Jurassic World Rebirth Betrays The Franchise With One Awful Choice
This article contains spoilers for "Jurassic World Rebirth."
"Jurassic World Rebirth" is a strange movie. On the one hand, it's a lean, back-to-basics dino flick and is certainly better than the atrocity that was "Jurassic World Dominion." On the other hand, it's still a rather disappointing movie and illustrates the inherent limits of the larger "Jurassic" franchise with its basic, dull plot and uninteresting characters.
At its worst, "Rebirth" shares a lot of similarities with the worst impulses of the American MonsterVerse movies. Specifically, it spends too much time focusing on humans rather than the creatures audiences are here to see. It also feels the need to force some unnecessary kid characters into the story, which mostly ends up distracting from the stuff that's actually fun and cool.
Even at its best, however, "Rebirth" struggles to do a whole lot with its most fascinating concepts, like an island full of mutant dinosaurs. But more than that, it commits a cardinal sin that betrays the larger "Jurassic" property. Writer David Koepp should know better, given he wrote the first two films in the franchise, yet for some reason he makes the "heroes" of "Rebirth" — that is, the characters audiences are supposed to care about and sympathize with — the type of individuals that would've been the villains in any other "Jurassic" movie.
Jurassic World Rebirth focuses on the wrong characters
In "Jurassic World Rebirth," we follow Zora Bennett (Scarlet Johansson), a covert operation expert, as she assembles a team to travel to the island that was used for experimenting on new mutant dinosaurs before the opening of Jurassic World. Their mission: To collect dino blood samples that could hold the key to possible life-saving medicine. Said crew consists of Duncan Kincaid (Mahershala Ali), Bobby Atwater (Ed Skrein), Leclerc (Bechir Sylvain), and Nina (Philippine Velge), all of whom are being paid handsomely by the pharmaceutical rep Martin Krebs (Rupert Friend).
The only person on the team who isn't a mercenary is Dr. Henry Loomis (Jonathan Bailey), a paleontologist who once worked under Dr. Alan Grant (Sam Neill) and the heart and soul of the team. In order to compensate for the rest of the crew, Loomis is not just a dinosaur nerd; he's the purest soul in the entire franchise, an extremely innocent guy who believes they can easily just not deliver the blood samples to the greedy Big Pharma guy and instead open source the data they find and allow the world-changing medicine to be available to everyone.
Truly, Loomis has to be exceptionally good to make up for what's without a doubt the worst group of protagonists in a "Jurassic" movie ever. The fact that they're all mercenaries, people who worked in war zones, or individuals who engaged in sabotage (and who knows what else), and are extremely okay with merely killing dinosaurs goes against everything the "Jurassic" films are about.
Sad backstories do not make up for Rebirth's terrible heroes
The "Jurassic" movies have always been about humanity playing god and abusing the natural world and animals. In "The Lost World: Jurassic Park," every soldier and mercenary is brutally killed in a satisfying way, and we as the audience are meant to hate them. Even in the original "Jurassic Park," Bob Peck's game warden, Robert Muldoon, is memorably slaughtered by Velociraptors. Sure, he helped out the main characters and saved Laura Dern's Ellie Sattler, but he is still a hunter and gets taken down by his own would-be prey.

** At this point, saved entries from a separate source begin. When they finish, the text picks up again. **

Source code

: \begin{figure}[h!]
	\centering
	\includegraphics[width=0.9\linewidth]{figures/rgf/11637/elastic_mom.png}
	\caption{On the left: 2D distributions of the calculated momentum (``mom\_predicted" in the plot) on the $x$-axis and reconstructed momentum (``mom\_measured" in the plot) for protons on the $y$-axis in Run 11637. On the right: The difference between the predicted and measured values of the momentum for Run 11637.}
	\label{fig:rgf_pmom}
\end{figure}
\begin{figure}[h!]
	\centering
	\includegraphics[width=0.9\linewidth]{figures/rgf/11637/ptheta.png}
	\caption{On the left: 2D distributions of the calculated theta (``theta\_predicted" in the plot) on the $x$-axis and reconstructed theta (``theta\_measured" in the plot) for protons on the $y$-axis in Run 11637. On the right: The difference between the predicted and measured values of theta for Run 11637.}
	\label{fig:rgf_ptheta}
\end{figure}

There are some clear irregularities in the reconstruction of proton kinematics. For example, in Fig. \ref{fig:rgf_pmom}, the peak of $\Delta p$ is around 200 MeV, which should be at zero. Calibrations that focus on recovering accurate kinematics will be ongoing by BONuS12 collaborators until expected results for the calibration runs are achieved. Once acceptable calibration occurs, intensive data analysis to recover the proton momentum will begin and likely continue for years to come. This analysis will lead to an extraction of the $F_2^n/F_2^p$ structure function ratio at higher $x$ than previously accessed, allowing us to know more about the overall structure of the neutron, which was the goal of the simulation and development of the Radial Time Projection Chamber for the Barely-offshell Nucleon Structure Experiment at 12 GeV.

As bad as the previous "Jurassic World" movies could (and do) get, they at least understood this, and every mercenary, hunter, trafficker, and even soldier in those films mauled, devoured, gored, or clawed to death by dinosaurs. The sole exception is Owen Grady (Chris Prat), a former member of the U.S. Navy who, from day one, is shown to be against any use of the animals as weapons or commodities.
"Rebirth," on the other hand, has nothing to say about its cast of mercenaries. As surprised or intimidated as Loomis is when he learns about their pasts, he shares no opinions on the matter. The only time the audience is encouraged to be judgmental is toward Atwater, who actively wants to kill a dino or two just because he can. Koepp even feels the need to give Zora and Duncan tragic backstories in order to make them more sympathetic to the audience, as if having lost people they love makes their previous violent deeds more acceptable.
It's why the ending to the theatrical cut of "Rebirth" feels so disingenuous, because it assumes the audience would feel bad if one of the people who would be the villains in any other "Jurassic" movie died. It's fine to change up the formula after seven films. It's a whole other thing to abandon the core themes and message of the entire franchise to try and get audiences to care about a group of bad guys.
"Jurassic World Rebirth" is currently playing in theaters.